**What you have to do**
Copy the lines of the records from the line with "Om Kontrast" up to and including the line with "Clemens Busch Riesling", swapping "Bestellen" for "Kaufen" and keeping everything else the same. Leave the pictures out.

**Records for processing**
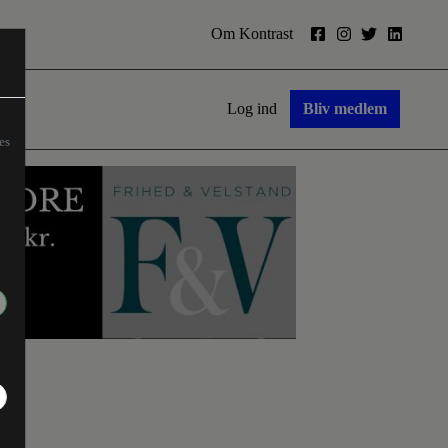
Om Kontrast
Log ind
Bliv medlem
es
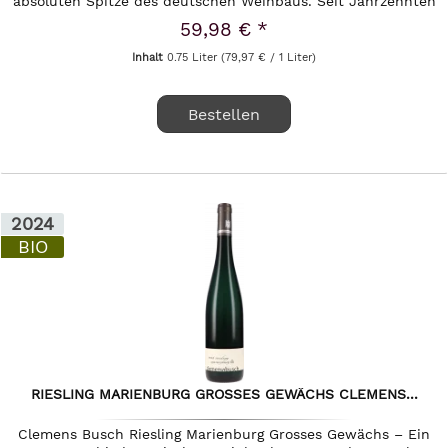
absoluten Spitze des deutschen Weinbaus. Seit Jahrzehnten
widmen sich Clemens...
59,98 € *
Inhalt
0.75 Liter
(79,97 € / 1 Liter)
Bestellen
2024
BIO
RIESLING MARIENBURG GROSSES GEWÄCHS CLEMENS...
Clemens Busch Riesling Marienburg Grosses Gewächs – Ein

---

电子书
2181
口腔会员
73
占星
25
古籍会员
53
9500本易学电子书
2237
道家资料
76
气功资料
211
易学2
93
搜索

**Written answer**
Om Kontrast
Log ind
Bliv medlem
es
absoluten Spitze des deutschen Weinbaus. Seit Jahrzehnten
widmen sich Clemens...
59,98 € *
Inhalt
0.75 Liter
(79,97 € / 1 Liter)
Kaufen
2024
BIO
RIESLING MARIENBURG GROSSES GEWÄCHS CLEMENS...
Clemens Busch Riesling Marienburg Grosses Gewächs – Ein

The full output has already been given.